+++ Supplied data

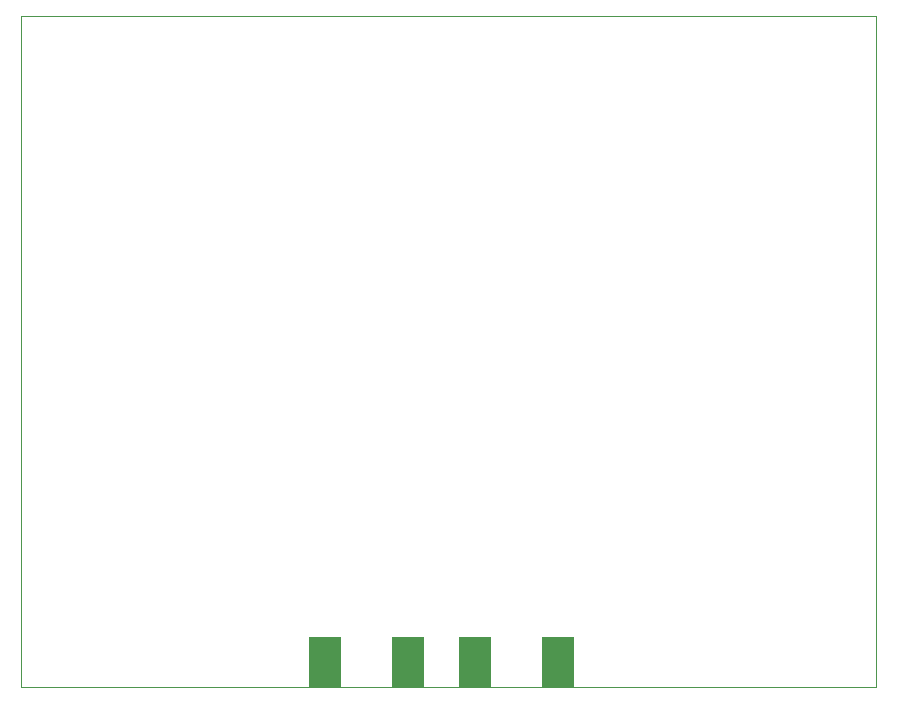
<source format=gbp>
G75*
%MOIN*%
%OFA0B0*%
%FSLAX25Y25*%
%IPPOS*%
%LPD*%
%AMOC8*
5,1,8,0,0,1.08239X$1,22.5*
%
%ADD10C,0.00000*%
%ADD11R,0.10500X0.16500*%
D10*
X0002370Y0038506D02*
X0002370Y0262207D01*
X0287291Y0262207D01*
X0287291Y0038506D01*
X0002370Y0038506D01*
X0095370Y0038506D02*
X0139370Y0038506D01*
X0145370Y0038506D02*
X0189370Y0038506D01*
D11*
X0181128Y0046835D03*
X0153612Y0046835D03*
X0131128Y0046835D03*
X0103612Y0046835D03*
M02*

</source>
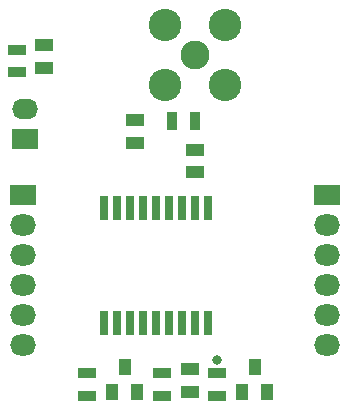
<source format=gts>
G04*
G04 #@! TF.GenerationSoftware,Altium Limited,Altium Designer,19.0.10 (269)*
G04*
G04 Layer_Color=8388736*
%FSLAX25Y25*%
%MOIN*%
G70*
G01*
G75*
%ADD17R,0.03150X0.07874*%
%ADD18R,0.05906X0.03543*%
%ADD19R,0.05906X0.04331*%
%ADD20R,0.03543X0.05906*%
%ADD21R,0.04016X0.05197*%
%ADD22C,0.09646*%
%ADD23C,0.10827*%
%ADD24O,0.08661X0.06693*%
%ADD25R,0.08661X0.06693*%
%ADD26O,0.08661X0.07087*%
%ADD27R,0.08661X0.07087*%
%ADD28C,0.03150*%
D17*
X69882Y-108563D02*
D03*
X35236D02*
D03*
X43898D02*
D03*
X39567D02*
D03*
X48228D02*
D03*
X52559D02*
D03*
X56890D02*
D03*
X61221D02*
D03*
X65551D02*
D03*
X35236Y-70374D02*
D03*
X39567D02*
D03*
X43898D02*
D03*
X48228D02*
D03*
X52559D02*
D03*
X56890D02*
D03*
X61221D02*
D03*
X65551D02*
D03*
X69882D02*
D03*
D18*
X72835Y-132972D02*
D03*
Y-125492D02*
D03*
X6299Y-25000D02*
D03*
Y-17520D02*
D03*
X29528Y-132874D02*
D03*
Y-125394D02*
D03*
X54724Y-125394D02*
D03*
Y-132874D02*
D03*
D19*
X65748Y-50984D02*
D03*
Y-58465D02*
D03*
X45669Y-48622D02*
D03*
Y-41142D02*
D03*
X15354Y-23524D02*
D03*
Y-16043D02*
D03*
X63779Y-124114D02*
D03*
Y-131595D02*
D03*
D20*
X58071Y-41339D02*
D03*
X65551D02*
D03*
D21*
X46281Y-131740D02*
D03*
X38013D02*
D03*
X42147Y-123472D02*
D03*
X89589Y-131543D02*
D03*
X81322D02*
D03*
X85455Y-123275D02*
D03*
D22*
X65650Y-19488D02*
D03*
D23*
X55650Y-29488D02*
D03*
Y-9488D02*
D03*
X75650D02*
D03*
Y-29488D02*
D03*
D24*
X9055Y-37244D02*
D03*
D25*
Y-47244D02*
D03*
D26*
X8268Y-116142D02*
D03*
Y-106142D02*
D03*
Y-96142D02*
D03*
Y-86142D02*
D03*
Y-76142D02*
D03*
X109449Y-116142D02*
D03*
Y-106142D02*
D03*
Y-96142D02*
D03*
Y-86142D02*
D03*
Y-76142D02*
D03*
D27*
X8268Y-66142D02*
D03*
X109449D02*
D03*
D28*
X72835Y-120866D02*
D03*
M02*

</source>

++++++

§ What is needed: From the entries above, copy each line that holds "source".

§ Exercise result:
<source format=gbp>
</source>
<source format=gts>
</source>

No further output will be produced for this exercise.